The property owner VH Monroe was owned by Rob Smyjunas, chief executive officer of Cincinnati development company Vandercar Holdings.

The property has been renamed Park North at Monroe. It is IDI’s first venture in Warren County, said Doug Armbruster, senior vice president and regional managing director at IDI’s Cincinnati market office, actually located in Northern Kentucky.

IDI bought about 300 acres in the business park, which sits next to the Interstate 75 and Ohio 63 interchange, and consists of an empty speculative building and undeveloped land. VH Monroe built two buildings on the site and had plans for more before the economic recession took hold. The Home Depot Rapid Deployment Center opened in the first building in 2009 and was originally part of the business park, but that property has since been sectioned off and is owned by Prologis.

Armbruster said there’s no reason the vacant building isn’t leased.

“The access, it doesn’t get any better,” Armbruster said. “The roadway, the landscaping, it’s very well executed. There’s nothing negative about the building.”

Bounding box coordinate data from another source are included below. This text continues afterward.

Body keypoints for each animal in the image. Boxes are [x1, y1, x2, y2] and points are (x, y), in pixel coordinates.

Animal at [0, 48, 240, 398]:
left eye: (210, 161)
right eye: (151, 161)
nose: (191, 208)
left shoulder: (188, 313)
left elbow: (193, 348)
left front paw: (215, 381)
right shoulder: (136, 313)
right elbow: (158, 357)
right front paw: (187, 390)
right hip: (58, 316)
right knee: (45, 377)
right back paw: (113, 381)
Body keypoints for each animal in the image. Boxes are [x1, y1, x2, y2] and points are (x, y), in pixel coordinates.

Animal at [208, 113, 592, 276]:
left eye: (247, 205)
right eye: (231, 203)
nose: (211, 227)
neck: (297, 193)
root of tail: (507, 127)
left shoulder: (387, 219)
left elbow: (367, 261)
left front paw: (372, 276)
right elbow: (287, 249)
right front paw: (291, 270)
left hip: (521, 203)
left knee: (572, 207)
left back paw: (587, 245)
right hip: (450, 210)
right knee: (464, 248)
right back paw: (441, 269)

“It just needs to be repositioned, marketed and branded,” he said.

IDI is putting fresh paint on the empty building and has changed the site plans. Park North gives IDI the capability to develop approximately 4.1 million square feet at the interchange.

“We were interested in the property because we’ve been looking for some additional land in the Cincinnati area,” Armbruster said. “We were fully depleted. Land is our raw material.”

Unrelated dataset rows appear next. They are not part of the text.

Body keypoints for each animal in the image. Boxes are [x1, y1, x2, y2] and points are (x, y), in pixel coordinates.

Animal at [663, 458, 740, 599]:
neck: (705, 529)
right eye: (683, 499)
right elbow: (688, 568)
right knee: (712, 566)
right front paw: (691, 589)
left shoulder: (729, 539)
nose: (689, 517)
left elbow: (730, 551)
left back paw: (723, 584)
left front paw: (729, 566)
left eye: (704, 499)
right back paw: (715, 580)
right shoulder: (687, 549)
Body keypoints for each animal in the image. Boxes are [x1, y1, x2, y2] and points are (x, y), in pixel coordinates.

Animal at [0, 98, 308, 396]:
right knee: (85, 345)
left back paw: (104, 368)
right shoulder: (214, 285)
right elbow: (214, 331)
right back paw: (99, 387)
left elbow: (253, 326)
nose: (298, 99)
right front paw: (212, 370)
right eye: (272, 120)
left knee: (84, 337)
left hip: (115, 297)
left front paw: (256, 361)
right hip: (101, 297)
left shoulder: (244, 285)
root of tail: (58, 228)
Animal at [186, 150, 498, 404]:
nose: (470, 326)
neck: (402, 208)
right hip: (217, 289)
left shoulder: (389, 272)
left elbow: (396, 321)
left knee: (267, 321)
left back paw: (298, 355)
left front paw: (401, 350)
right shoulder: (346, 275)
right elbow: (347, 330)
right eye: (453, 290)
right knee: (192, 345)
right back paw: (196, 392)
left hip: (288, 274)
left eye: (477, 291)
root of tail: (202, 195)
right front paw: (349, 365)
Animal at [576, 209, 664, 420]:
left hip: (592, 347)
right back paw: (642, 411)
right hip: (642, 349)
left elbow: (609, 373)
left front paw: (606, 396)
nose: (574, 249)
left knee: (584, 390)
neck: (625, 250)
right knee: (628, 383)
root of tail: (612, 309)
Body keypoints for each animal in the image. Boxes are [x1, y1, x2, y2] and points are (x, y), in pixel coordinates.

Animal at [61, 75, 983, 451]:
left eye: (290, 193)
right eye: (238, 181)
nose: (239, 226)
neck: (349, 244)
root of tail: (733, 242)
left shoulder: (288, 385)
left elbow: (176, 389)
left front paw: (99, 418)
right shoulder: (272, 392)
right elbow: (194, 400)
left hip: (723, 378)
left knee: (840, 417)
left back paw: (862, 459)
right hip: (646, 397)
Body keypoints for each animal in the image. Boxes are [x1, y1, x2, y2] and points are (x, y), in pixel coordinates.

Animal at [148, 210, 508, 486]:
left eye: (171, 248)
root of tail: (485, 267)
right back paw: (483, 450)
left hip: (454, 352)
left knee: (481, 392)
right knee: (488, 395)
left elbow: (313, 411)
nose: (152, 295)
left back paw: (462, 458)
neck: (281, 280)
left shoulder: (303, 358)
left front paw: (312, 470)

He believes IDI will have more success because it is a national property developer with name recognition that national clients are comfortable with.

IDI will be prepared to offer build-to-suit and ready-to-lease buildings at the new Monroe location, he said.

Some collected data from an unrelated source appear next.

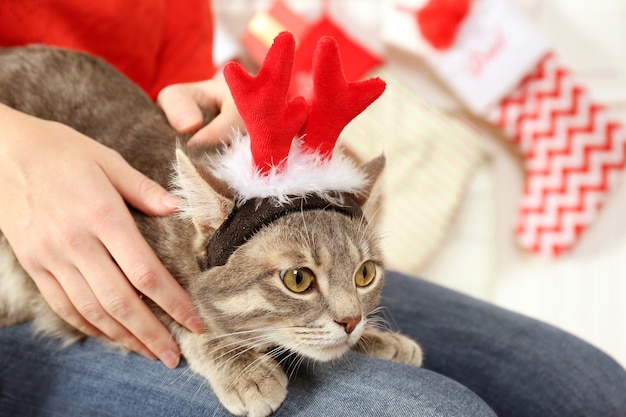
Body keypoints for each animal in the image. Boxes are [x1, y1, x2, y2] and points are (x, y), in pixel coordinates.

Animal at [0, 45, 422, 416]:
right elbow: (185, 319)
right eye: (298, 279)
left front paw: (379, 338)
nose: (350, 322)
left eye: (364, 274)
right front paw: (244, 369)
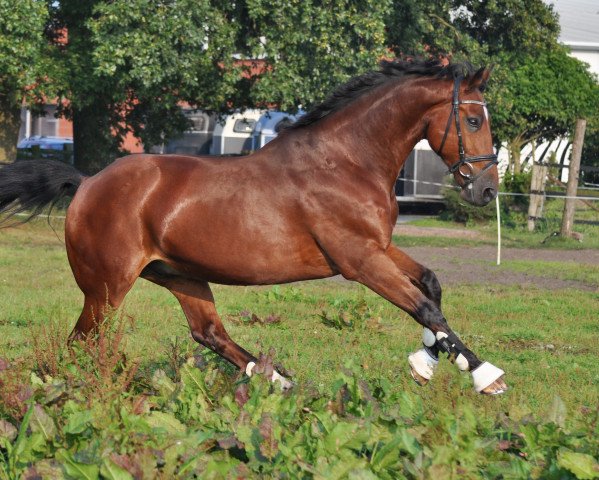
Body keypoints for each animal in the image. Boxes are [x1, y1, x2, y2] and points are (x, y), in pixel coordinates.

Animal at [0, 59, 506, 394]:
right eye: (473, 119)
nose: (486, 190)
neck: (346, 161)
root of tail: (87, 183)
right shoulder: (359, 259)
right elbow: (424, 308)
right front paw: (485, 376)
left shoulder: (378, 247)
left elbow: (430, 285)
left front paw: (427, 362)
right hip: (106, 287)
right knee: (81, 343)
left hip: (181, 275)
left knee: (210, 334)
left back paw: (280, 380)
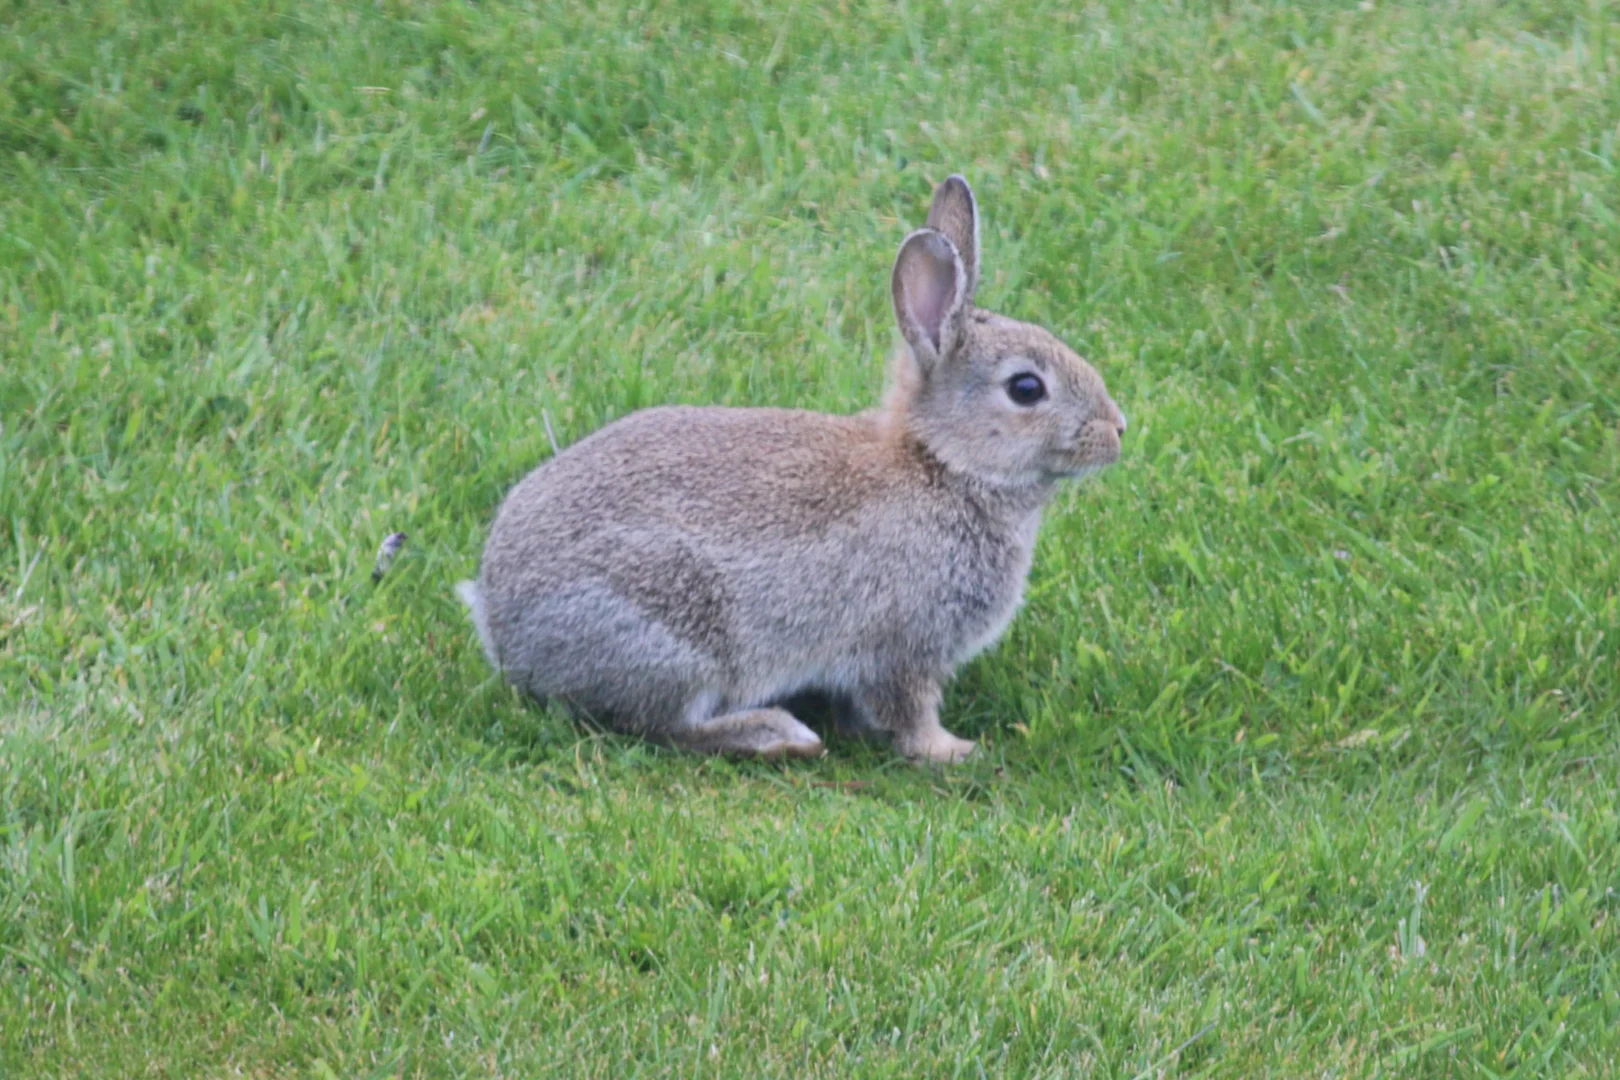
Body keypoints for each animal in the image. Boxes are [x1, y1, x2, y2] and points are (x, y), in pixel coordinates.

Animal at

“Historically, we typically like to have ready space available for lease in the markets where we’ve got a presence, coupled with available land sites,” he said.

Local residents might be familiar with IDI for its other developments in Monroe, West Chester Twp. and throughout the area.

IDI nationally is headquartered in Atlanta, Ga. The Cincinnati market office opened in 1989. Here IDI specializes in distribution, logistics and light manufacturing developments, Armbruster said.

Nearly 200 acres of land has been developed by the company in West Chester Twp. — the projects are called Port Union at Union Centre and Port Union Distribution Center. It includes tenants such as Amylin Pharmaceuticals, Cornerstone Brands, Red Bull’s distribution center, and Kao Brands. About 18 available acres are left there, Armbruster said.

In Monroe on Logistics Way off Salzman Road, IDI is finishing construction of a second building in a project called Monroe Logistics Center. Monroe Logistics Center consists of two buildings on approximately 86 acres. The first is fully occupied by Hayneedle and Appleton Papers.

Hayneedle said in October it was growing its distribution center to lease more space in the building for a total approximately 600,000-square-feet.

IDI is marketing the second newly constructed building there to possible tenants.